Wouldn't it be amazing to create a rent-seeking feeder website similar to e.g. Expedia, Priceline, Hipmunk, Orbitz, etc., that sits on top of data provided by other providers (in those example cases, data from airlines and so on, but in the search engine case, data about the characteristics of search results).

Then a user can go to my site at www.mycashcow.com or something and type in a query, which behind the scenes farms out queries to other search engines, gets characteristics about their results and predicts which of the search engines you would most prefer for this particular query, and then navigates you to that search engine's results page.

This way you always use one portal to search, and to the extent that you approve of its underlying prediction model, it automatically routes you to your preferred search engine for a given task, without needing to open a different tab or even click a button.

Expedia-like sites have been able to do this because by acting as aggregators, they solved a general search traffic problem for a fractured set of service providers (hotels, airlines, etc), which in some cases have to make some of the data publicly available. So the providers could not easily avoid a race-to-the-bottom commodity effect or avoid paying the aggregator sites for preferred placement. Seamless is doing this now with local food delivery.

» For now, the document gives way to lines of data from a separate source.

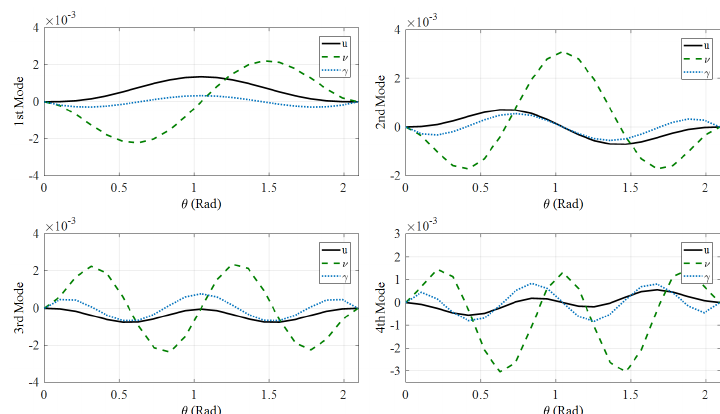
Figure 6. Displacement of nodal points of the curved beam without absorber for the first four modes (C-C)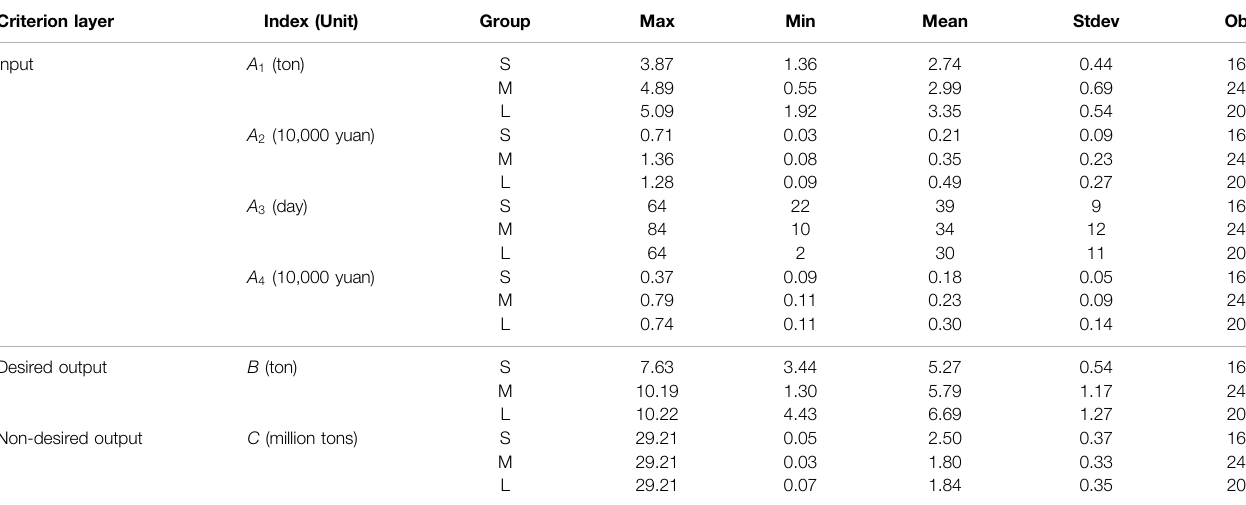
TABLE 2 | Descriptive statistics of a variable. Criterion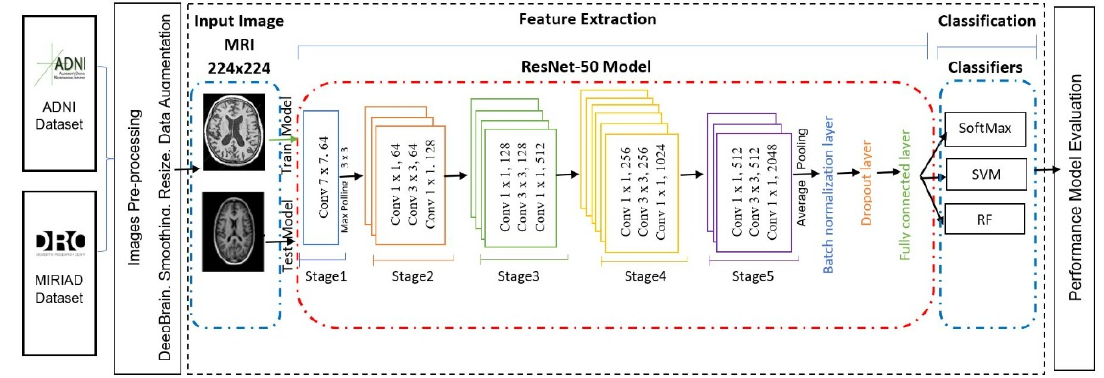
Figure 1. The general structure of the proposed approach.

We would get destroyed by Google if we tried this though, because then it would mean Google traffic would depend on Google actually functioning as a quality search engine, rather than happening to be a monopoly search engine (good quality, sure, but still monopoly) and reaping benefits in the form of advertising integration. Advertising would only pay for Google ads if the traffic driven to Google from www.mycashcow.com was in line with what they wanted, which would incentivize Google to either pay me to rank them higher, or do things like ceasing to track users because that would make them competitive with what users like about DuckDuckGo.

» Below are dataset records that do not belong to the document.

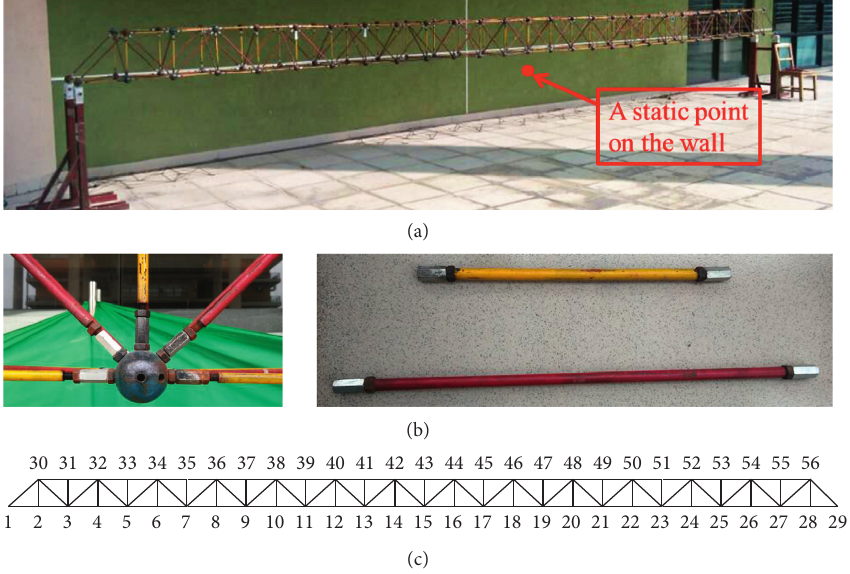
Figure 3: Experimental setup for modal analyses and the bridge model. (a) Bridge model. (b) Model components. (c) Node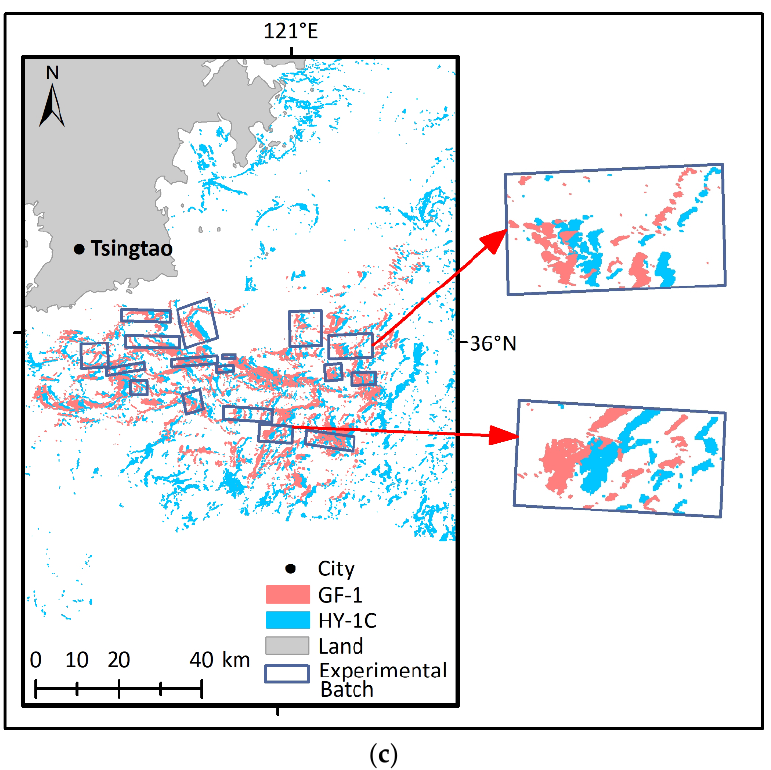
Figure 4. Experimental patch distribution for M HG establishment and verification. ( a ) Distribution of modeling patches on 20 June 2021. ( b ) Distribution of verifying patches on 25 May 2021. ( c ) Distribution of verifying patches on 21 July 2021.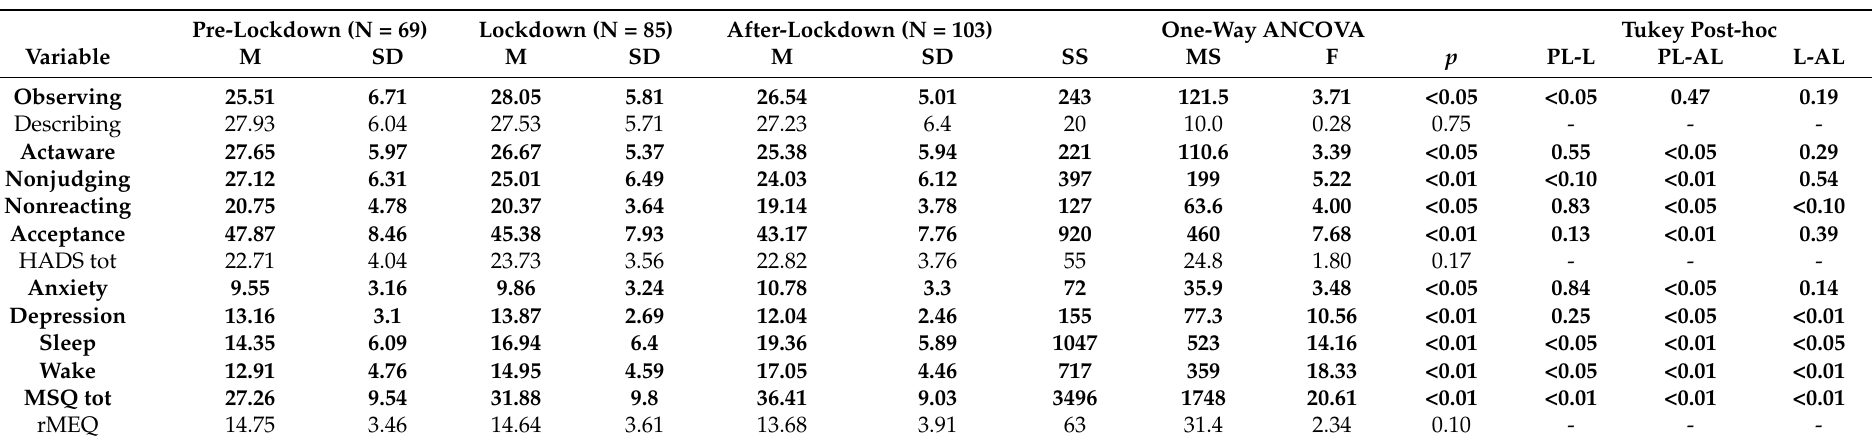
Table 1. Mean, standard deviation, ANCOVA statistics and Tukey post-hoc comparisons for the psychological variables measured in the three phases. Significant results are shown in bold.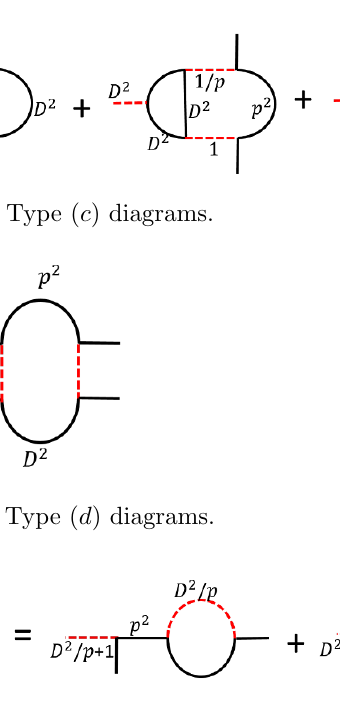
Figure 25. Type ( e )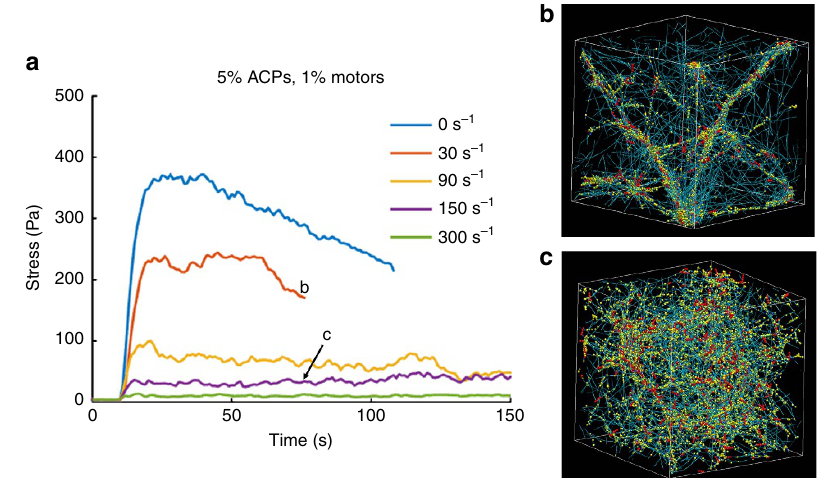
Figure 2 | Time evolution of internal stresses. ( a ) Typical stress versus time profiles in simulated cytoskeletal networks with active motors, actin turnover and ACP binding dynamics. These results are from 3D networks with 25 m M actin, 1% motors and 5% ACPs at the specified actin turnover rates (legend). At low turnover rates, the stress peaks and then dissipates corresponding to network aggregation, whereas at high turnover rates the stress is lower but remains stable, indicative of a relatively homogenous network. b , c show the network morphologies in the corresponding time and configuration indicated in a . Teal, yellow and red are actin filaments, ACPs and motors,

Since Google could sue me so hard regarding whether I am allowed to farm out a "pre-query" to their search engine, analyze "their" search results data, and recommend if a user would prefer it to the other options, I don't think this business could get off the ground unless it was created with a pre-arranged collusion with Google from the start.

Why would it be illegal to combine data from different sources? As a user, I'm doing this all the time. So why would it be different if a machine does it for me?

Of course, if somebody is making money off of it (mycashcow.com in your example), then it might be a different story.